→ **Activity**:
Filter on the word "right": copy each matching line from the listing below.

→ **Dataset records**:
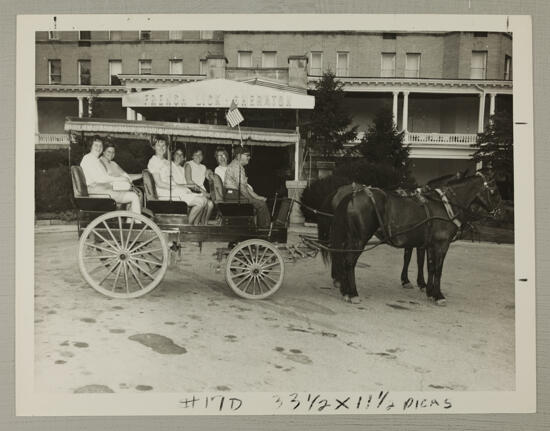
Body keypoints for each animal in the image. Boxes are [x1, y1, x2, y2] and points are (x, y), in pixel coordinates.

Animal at [328, 170, 504, 306]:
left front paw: (430, 291)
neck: (444, 205)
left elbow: (430, 267)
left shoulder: (430, 245)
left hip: (350, 237)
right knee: (349, 262)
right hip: (359, 238)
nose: (501, 213)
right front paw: (438, 295)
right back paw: (352, 293)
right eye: (494, 190)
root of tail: (352, 195)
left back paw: (344, 289)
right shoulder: (441, 244)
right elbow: (437, 269)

→ **Solution to the problem**:
right knee: (349, 262)
right hip: (359, 238)
right front paw: (438, 295)
right back paw: (352, 293)
right eye: (494, 190)
right shoulder: (441, 244)
right elbow: (437, 269)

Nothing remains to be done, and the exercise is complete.